Одушевленный вообще-то устойчивый парень, и надо постараться, чтобы пронять его фигурой или знаком. Но если от него шел дым, то там, на земле, нарисовано нечто экстраординарное. И смею предполагать — очень старое. Возможно, здесь поработал какой-то страж из прошлого, потому что я не припомню, чтобы за последние сто лет каликвецы нанимали Братство для подобной работы.
— Раз они нарисовали это, значит, им есть что прятать, — высказал Проповедник свою догадку.
— Ерунда, — не согласился я с ним. — Что можно спрятать от душ? А самое главное, для чего? Скорее всего, это защита от темных сущностей. Такие фигуры в мире встречаются — чаще всего в старых дворцах, замках и как раз монастырях. Если заводится какая-то дрянь, а поблизости нет человека с даром, всегда можно переждать в безопасной зоне.
— Тогда чего ты корячился и изучал самоубийцу, если у них уже есть способ спастись от темных душ?
— Я поражаюсь твоей осведомленности.
— Слышал, как монахи об этом говорили. Так что? Если уже есть фигуры, зачем ты себя утруждал?
— Во-первых, я их не видел, и мне о них никто не сказал. Во-вторых, если бы появилась темная душа, то она имела доступ в большую часть монастыря, где нет фигур, которые ты нашел. Согласись, проще решить проблему сразу, чем потом всю жизнь сидеть и прятаться.
— Ну да… — Он потер щеку. — А что сказал брат-управитель? Он видел Ганса?
— Нет.
— Хе-хе. И кто был прав? Стоило тащиться в такую даль, чтобы провидение показало тебе фигу?
— Стоило.
— И зачем?
— Пойдем на улицу. Узнаешь.
Он удивился, стал требовать рассказать немедленно, но я покинул комнату, а старый пеликан, не способный побороть свое любопытство, поспешил за мной.
— И к чему эти тайны? — спросил он, когда я остановился у часовни, на краю обрыва.
— Я не доверяю стенам. У них могут быть длинные уши.
Проповедник хмыкнул, несколько нервно потянул себя за воротничок рясы:
— На кой черт им подслушивать?
— Погибший монах — брат Инчик.
— Упокой, Господи, его душу, — перекрестился старый пеликан. — Он выглядел испуганным, но не очень-то походил на самоубийцу.
Я кивнул:
— И он пытался мне что-то сказать, но пришли другие монахи. И, возможно, слышали его слова.

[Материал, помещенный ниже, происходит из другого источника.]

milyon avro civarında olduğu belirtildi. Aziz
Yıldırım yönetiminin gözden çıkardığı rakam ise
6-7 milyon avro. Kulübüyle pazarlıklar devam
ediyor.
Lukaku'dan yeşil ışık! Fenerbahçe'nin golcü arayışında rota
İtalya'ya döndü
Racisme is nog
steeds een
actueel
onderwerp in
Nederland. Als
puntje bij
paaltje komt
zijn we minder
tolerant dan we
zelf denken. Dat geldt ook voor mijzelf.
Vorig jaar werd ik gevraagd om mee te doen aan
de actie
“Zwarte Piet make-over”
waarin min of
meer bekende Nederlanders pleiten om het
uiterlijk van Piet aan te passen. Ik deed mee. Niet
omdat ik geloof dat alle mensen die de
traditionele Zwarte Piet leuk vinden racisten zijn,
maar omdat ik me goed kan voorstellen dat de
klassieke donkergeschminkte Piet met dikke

— Людвиг, ты меня пугаешь! — всплеснул руками Проповедник. — Ты действительно считаешь, что за пару слов каликвецы убили сумасшедшего?
Я цокнул языком:
— Брат Инчик не был похож на сумасшедшего. Всего лишь на перепуганного человека. И его действительно убили.
Проповедник фыркнул:
— Тебе это его томимая печалью душа рассказала?!

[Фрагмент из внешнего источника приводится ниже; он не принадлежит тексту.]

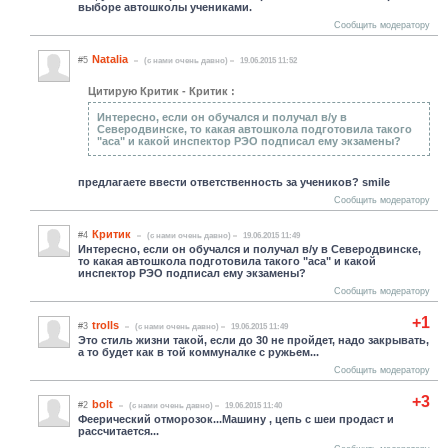
выборе автошколы учениками.
Сообщить модератору
Natalia
#5
(c нами очень давно)
19.06.2015 11:52
Цитирую Критик - Критик :
Интересно, если он обучался и получал в/у в
Северодвинске, то какая автошкола подготовила такого
"аса" и какой инспектор РЭО подписал ему экзамены?
предлагаете ввести ответственность за учеников? smile
Сообщить модератору
Критик
#4
(c нами очень давно)
19.06.2015 11:49
Интересно, если он обучался и получал в/у в Северодвинске,
то какая автошкола подготовила такого "аса" и какой
инспектор РЭО подписал ему экзамены?
Сообщить модератору
+1
trolls
#3
(c нами очень давно)
19.06.2015 11:49
Это стиль жизни такой, если до 30 не пройдет, надо закрывать,
а то будет как в той коммуналке с ружьем...
Сообщить модератору
+3
bolt
#2
(c нами очень давно)
19.06.2015 11:40
Феерический отморозок...Машину , цепь с шеи продаст и
рассчитается...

— Все куда проще. Я осмотрел тело. Под его ногтями кожа и кровь, а костяшки на левой руке сбиты. Он пытался сопротивляться, и я уверен, что где-то в монастыре есть монах с расцарапанной рожей. К тому же у брата Инчика большая шишка на затылке. Мне кажется, что его ударили по голове, а потом уже задушили, обставив все как самоубийство.
Проповедник задумался:
— Может, ты и прав. А может, и нет. Не могу поверить, что кто-то из них взял грех на душу только потому, что этот несчастный сказал тебе пару слов.

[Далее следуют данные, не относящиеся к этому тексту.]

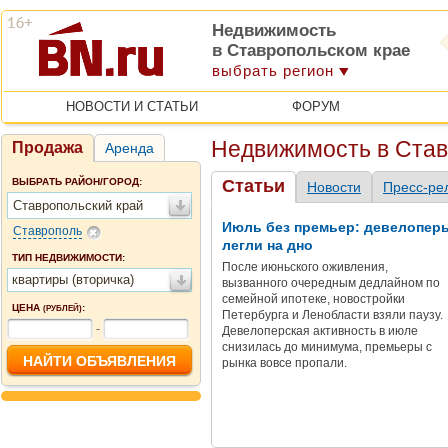
Недвижимость
в Ставропольском крае
выбрать регион
НОВОСТИ И СТАТЬИ
ФОРУМ
Недвижимость в Ста
Продажа
Аренда
ВЫБРАТЬ РАЙОН/ГОРОД:
Статьи
Новости
Пресс-ре
Ставропольский край
Июль без премьер: девелопер
Ставрополь
легли на дно
ТИП НЕДВИЖИМОСТИ:
После июньского оживления,
квартиры (вторичка)
вызванного очередным дедлайном по
семейной ипотеке, новостройки
ЦЕНА
:
(РУБЛЕЙ)
Петербурга и Ленобласти взяли паузу.
-
Девелоперская активность в июле
снизилась до минимума, премьеры с
рынка вовсе пропали.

— И для того, чтобы не сказал остальные.
Старый пеликан поежился:
— Этот самоубийца, — он упорно продолжал называть его так, не желая признать очевидное, — был рад, когда ты пришел сюда.
— Сложи два и два, дружище. Скажи мне, когда люди особенно рады появлению стража.
Мой собеседник скривился, понимая, что я смог его поймать, но все же ответил:
— Когда под боком есть темная душа. Но это чушь. Монахи бы сказали тебе, если бы такая сущность их донимала. — Он покосился на далекую церковь. — Впрочем, тут полно фигур, чужаков они кое-куда не пускают… у них могли быть причины скрывать от тебя правду. Слушай, Людвиг, я тебя умоляю — не суй в это свой нос. Ради Бога, ни о чем их не спрашивай, иначе здесь появится еще один самоубийца. Ночью упадешь вот с этого обрыва и свернешь шею.